== Records for processing ==
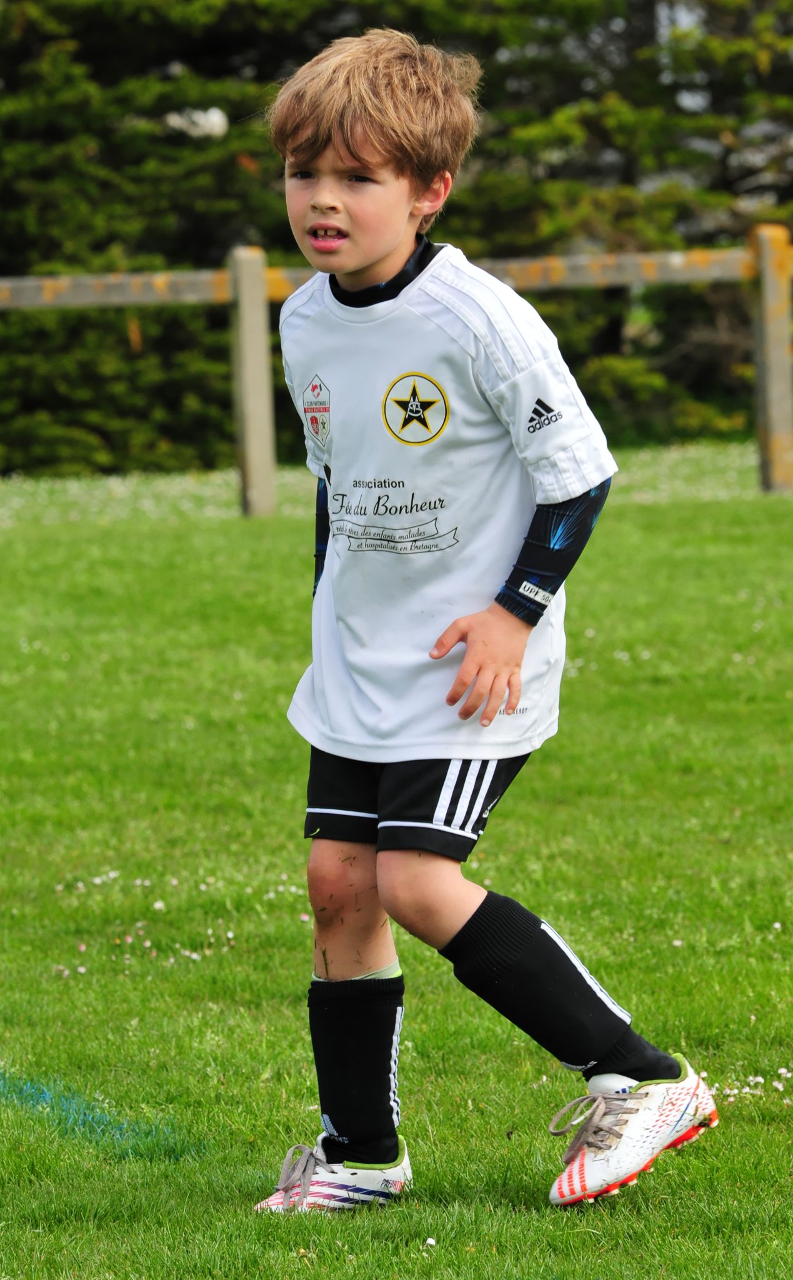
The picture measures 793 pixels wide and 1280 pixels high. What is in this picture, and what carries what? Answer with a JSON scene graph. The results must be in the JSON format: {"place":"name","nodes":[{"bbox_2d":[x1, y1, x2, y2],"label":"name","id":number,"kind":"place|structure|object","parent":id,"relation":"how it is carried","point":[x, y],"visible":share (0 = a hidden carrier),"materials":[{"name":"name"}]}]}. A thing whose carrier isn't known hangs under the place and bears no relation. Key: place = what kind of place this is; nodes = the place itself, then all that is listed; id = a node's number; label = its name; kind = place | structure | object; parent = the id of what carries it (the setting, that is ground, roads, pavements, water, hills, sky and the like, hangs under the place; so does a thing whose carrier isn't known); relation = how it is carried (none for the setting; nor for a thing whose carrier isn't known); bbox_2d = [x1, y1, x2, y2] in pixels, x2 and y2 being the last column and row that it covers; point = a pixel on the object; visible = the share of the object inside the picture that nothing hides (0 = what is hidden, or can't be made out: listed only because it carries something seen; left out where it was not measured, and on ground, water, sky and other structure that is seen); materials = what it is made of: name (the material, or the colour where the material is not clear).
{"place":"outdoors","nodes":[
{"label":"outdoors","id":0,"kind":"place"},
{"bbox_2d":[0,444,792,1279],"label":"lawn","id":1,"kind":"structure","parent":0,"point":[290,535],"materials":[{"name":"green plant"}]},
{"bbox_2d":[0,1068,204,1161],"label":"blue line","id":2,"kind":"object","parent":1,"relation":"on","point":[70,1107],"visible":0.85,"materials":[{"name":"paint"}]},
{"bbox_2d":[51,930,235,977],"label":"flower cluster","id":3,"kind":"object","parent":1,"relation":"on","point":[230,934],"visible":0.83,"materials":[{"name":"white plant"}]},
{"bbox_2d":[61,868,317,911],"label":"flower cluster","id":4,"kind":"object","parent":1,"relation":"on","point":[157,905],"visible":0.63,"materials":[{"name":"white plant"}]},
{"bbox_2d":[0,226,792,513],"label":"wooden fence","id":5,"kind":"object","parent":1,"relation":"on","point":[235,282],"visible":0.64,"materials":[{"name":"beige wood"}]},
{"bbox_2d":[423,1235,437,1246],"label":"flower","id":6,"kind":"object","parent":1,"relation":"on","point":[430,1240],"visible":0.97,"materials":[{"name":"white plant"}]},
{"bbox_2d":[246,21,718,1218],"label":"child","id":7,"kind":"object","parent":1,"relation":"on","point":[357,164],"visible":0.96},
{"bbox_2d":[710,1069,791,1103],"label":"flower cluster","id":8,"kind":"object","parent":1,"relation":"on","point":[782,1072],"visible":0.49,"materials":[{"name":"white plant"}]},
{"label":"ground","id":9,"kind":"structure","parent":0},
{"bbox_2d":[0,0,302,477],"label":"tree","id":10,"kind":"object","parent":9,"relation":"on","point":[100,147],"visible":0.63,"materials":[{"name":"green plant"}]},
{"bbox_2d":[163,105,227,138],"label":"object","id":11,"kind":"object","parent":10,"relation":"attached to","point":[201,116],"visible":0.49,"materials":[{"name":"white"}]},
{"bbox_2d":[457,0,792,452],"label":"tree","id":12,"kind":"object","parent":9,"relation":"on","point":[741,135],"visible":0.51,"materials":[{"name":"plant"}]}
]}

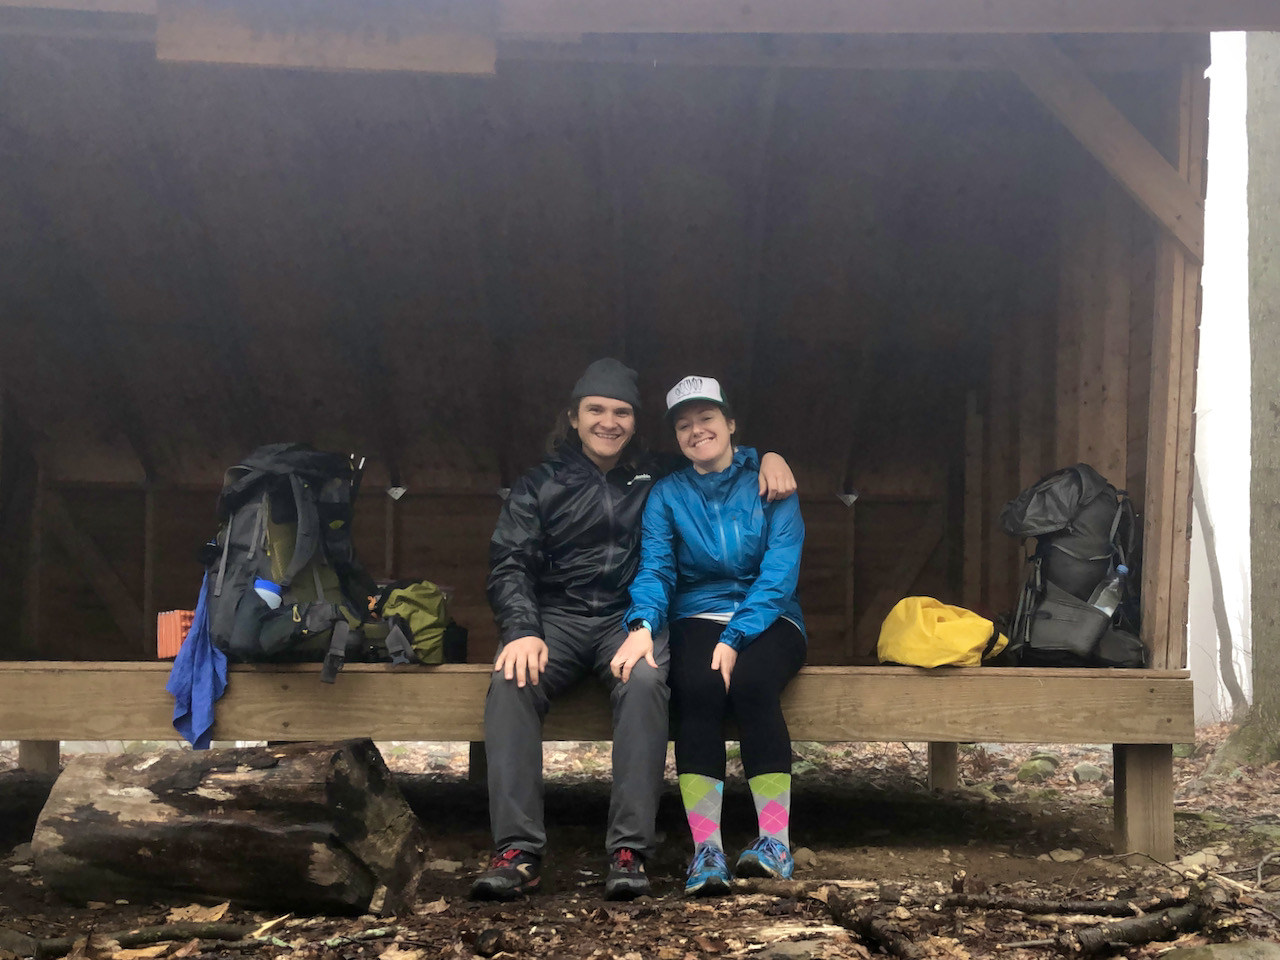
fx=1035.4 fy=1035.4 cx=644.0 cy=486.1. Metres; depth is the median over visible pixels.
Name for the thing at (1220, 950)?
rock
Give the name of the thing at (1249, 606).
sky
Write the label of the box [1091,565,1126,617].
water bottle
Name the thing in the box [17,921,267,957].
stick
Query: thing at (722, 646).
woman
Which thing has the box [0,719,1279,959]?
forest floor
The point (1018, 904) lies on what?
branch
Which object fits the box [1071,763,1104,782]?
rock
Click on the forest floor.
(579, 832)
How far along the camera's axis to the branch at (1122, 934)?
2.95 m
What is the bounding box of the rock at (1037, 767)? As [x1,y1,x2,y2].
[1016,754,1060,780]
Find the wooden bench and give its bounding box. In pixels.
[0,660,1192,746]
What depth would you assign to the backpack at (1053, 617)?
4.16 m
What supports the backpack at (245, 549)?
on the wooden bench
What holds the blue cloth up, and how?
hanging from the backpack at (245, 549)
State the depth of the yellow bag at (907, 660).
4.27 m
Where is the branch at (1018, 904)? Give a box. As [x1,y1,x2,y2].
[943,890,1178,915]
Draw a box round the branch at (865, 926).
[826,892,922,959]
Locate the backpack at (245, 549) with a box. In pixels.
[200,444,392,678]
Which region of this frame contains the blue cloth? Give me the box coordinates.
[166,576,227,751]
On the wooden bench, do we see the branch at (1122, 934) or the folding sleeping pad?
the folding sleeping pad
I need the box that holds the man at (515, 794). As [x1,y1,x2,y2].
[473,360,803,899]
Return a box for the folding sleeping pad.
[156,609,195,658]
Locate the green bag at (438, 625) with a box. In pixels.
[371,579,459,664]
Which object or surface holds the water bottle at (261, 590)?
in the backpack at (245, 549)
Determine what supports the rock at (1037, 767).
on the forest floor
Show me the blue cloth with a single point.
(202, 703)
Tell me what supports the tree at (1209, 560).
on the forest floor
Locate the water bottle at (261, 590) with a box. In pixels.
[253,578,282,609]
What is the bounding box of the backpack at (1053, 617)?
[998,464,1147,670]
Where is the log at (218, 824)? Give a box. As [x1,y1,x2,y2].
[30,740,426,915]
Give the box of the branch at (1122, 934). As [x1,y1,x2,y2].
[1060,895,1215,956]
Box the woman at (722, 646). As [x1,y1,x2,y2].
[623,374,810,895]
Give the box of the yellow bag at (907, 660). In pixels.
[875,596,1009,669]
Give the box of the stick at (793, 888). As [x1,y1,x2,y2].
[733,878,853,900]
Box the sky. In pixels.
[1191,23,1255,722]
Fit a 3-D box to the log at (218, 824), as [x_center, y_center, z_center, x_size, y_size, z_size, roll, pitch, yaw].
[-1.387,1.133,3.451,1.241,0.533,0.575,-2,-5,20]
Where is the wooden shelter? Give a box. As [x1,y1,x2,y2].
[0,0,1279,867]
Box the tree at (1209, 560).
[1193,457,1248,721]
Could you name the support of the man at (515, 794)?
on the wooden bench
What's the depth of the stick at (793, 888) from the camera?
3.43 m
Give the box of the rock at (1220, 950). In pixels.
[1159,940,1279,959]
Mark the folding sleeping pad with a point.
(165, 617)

== Your objective ==
Would you please copy the listing exactly, omitting every picture?

== Written solution ==
The picture measures 793 pixels wide and 1280 pixels high. What is in this picture, and what carries what? Answer with a JSON scene graph. The results must be in the JSON format: {"place":"name","nodes":[{"bbox_2d":[x1, y1, x2, y2],"label":"name","id":number,"kind":"place|structure|object","parent":id,"relation":"how it is carried","point":[x, y],"visible":share (0 = a hidden carrier),"materials":[{"name":"name"}]}]}. A thing whose carrier isn't known hangs under the place and bears no relation. Key: place = what kind of place this is; nodes = the place itself, then all that is listed; id = a node's number; label = its name; kind = place | structure | object; parent = the id of what carries it (the setting, that is ground, roads, pavements, water, hills, sky and the like, hangs under the place; so does a thing whose carrier isn't known); relation = how it is carried (none for the setting; nor for a thing whose carrier isn't known); bbox_2d = [x1, y1, x2, y2] in pixels, x2 and y2 being the last column and row that it covers; point = a pixel on the object; visible = the share of the object inside the picture that nothing hides (0 = what is hidden, or can't be made out: listed only because it carries something seen; left out where it was not measured, and on ground, water, sky and other structure that is seen); materials = what it is made of: name (the material, or the colour where the material is not clear).
{"place":"outdoors","nodes":[
{"label":"outdoors","id":0,"kind":"place"},
{"bbox_2d":[0,444,792,1279],"label":"lawn","id":1,"kind":"structure","parent":0,"point":[290,535],"materials":[{"name":"green plant"}]},
{"bbox_2d":[0,1068,204,1161],"label":"blue line","id":2,"kind":"object","parent":1,"relation":"on","point":[70,1107],"visible":0.85,"materials":[{"name":"paint"}]},
{"bbox_2d":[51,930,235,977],"label":"flower cluster","id":3,"kind":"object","parent":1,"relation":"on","point":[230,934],"visible":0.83,"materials":[{"name":"white plant"}]},
{"bbox_2d":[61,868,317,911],"label":"flower cluster","id":4,"kind":"object","parent":1,"relation":"on","point":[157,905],"visible":0.63,"materials":[{"name":"white plant"}]},
{"bbox_2d":[0,226,792,513],"label":"wooden fence","id":5,"kind":"object","parent":1,"relation":"on","point":[235,282],"visible":0.64,"materials":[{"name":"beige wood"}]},
{"bbox_2d":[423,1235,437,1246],"label":"flower","id":6,"kind":"object","parent":1,"relation":"on","point":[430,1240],"visible":0.97,"materials":[{"name":"white plant"}]},
{"bbox_2d":[246,21,718,1218],"label":"child","id":7,"kind":"object","parent":1,"relation":"on","point":[357,164],"visible":0.96},
{"bbox_2d":[710,1069,791,1103],"label":"flower cluster","id":8,"kind":"object","parent":1,"relation":"on","point":[782,1072],"visible":0.49,"materials":[{"name":"white plant"}]},
{"label":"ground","id":9,"kind":"structure","parent":0},
{"bbox_2d":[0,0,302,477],"label":"tree","id":10,"kind":"object","parent":9,"relation":"on","point":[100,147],"visible":0.63,"materials":[{"name":"green plant"}]},
{"bbox_2d":[163,105,227,138],"label":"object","id":11,"kind":"object","parent":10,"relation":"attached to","point":[201,116],"visible":0.49,"materials":[{"name":"white"}]},
{"bbox_2d":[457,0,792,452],"label":"tree","id":12,"kind":"object","parent":9,"relation":"on","point":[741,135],"visible":0.51,"materials":[{"name":"plant"}]}
]}

fx=1035.4 fy=1035.4 cx=644.0 cy=486.1. Metres; depth is the median over visible pixels.
Name for the thing at (1220, 950)?
rock
Give the name of the thing at (1249, 606).
sky
Write the label of the box [1091,565,1126,617].
water bottle
Name the thing in the box [17,921,267,957].
stick
Query: thing at (722, 646).
woman
Which thing has the box [0,719,1279,959]?
forest floor
The point (1018, 904) lies on what?
branch
Which object fits the box [1071,763,1104,782]?
rock
Click on the forest floor.
(579, 832)
How far along the camera's axis to the branch at (1122, 934)?
2.95 m
What is the bounding box of the rock at (1037, 767)? As [x1,y1,x2,y2].
[1016,754,1060,780]
Find the wooden bench and give its bounding box. In pixels.
[0,660,1192,746]
What depth would you assign to the backpack at (1053, 617)?
4.16 m
What supports the backpack at (245, 549)?
on the wooden bench
What holds the blue cloth up, and how?
hanging from the backpack at (245, 549)
State the depth of the yellow bag at (907, 660).
4.27 m
Where is the branch at (1018, 904)? Give a box. As [x1,y1,x2,y2].
[943,890,1178,915]
Draw a box round the branch at (865, 926).
[826,892,922,959]
Locate the backpack at (245, 549) with a box. In pixels.
[200,444,392,678]
Which region of this frame contains the blue cloth? Give me the box coordinates.
[166,576,227,751]
On the wooden bench, do we see the branch at (1122, 934) or the folding sleeping pad?
the folding sleeping pad
I need the box that holds the man at (515, 794). As [x1,y1,x2,y2].
[473,360,803,899]
Return a box for the folding sleeping pad.
[156,609,195,658]
Locate the green bag at (438, 625) with a box. In pixels.
[371,579,459,664]
Which object or surface holds the water bottle at (261, 590)?
in the backpack at (245, 549)
Determine what supports the rock at (1037, 767).
on the forest floor
Show me the blue cloth with a single point.
(202, 703)
Tell me what supports the tree at (1209, 560).
on the forest floor
Locate the water bottle at (261, 590) with a box. In pixels.
[253,578,282,609]
What is the bounding box of the backpack at (1053, 617)?
[998,464,1147,670]
Where is the log at (218, 824)? Give a box. As [x1,y1,x2,y2].
[30,740,426,915]
Give the box of the branch at (1122, 934). As [x1,y1,x2,y2].
[1060,895,1215,956]
Box the woman at (722, 646). As [x1,y1,x2,y2].
[623,374,810,895]
Give the box of the yellow bag at (907, 660). In pixels.
[875,596,1009,669]
Give the box of the stick at (793, 888). As [x1,y1,x2,y2].
[733,878,853,900]
Box the sky. In pixels.
[1191,23,1255,722]
Fit a 3-D box to the log at (218, 824), as [x_center, y_center, z_center, x_size, y_size, z_size, roll, pitch, yaw].
[-1.387,1.133,3.451,1.241,0.533,0.575,-2,-5,20]
Where is the wooden shelter? Give a box. As [x1,y1,x2,y2].
[0,0,1279,867]
Box the tree at (1209, 560).
[1193,457,1248,721]
Could you name the support of the man at (515, 794)?
on the wooden bench
What's the depth of the stick at (793, 888) from the camera?
3.43 m
Give the box of the rock at (1220, 950). In pixels.
[1159,940,1279,959]
Mark the folding sleeping pad with a point.
(165, 617)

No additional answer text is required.